(AIM OF THE TASK) Below are the entries; output exactly the lines from the one containing "740 592 27.91" through the final line, inclusive.

Collected data
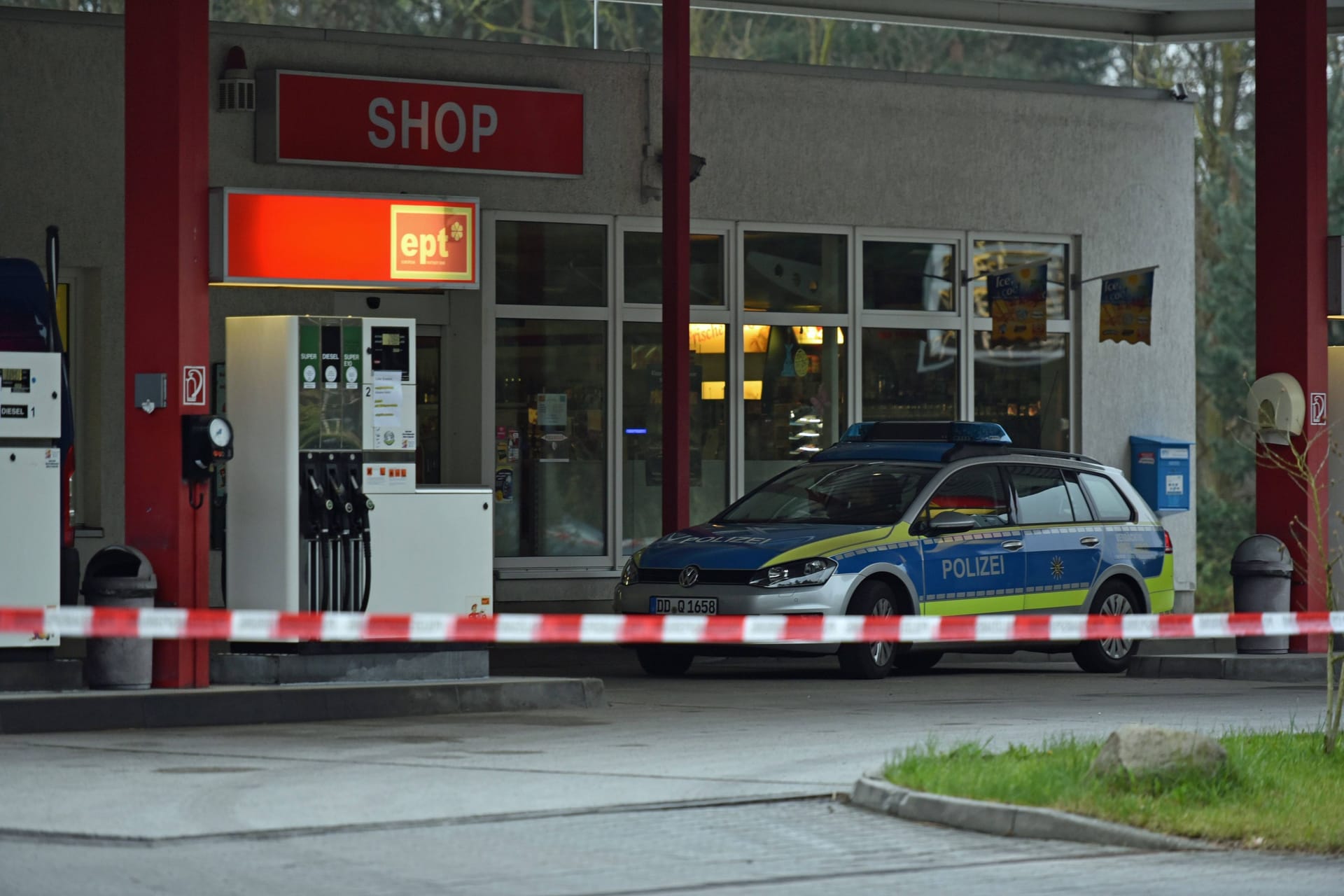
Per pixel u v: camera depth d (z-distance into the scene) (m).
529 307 38.22
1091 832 15.55
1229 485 83.75
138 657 22.95
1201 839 15.49
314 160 35.97
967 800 16.16
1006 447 31.70
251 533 24.52
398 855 14.48
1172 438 44.28
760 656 30.08
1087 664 32.16
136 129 23.36
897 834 15.76
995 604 30.12
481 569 25.44
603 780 18.05
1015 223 42.88
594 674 30.98
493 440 37.94
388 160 36.59
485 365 37.78
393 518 24.91
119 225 34.34
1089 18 45.22
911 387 42.19
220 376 35.25
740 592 27.91
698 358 40.12
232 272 24.97
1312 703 25.91
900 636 21.20
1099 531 31.84
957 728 22.41
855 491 30.42
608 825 15.88
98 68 34.25
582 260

(ANSWER TO THIS PROBLEM)
740 592 27.91
698 358 40.12
232 272 24.97
1312 703 25.91
900 636 21.20
1099 531 31.84
957 728 22.41
855 491 30.42
608 825 15.88
98 68 34.25
582 260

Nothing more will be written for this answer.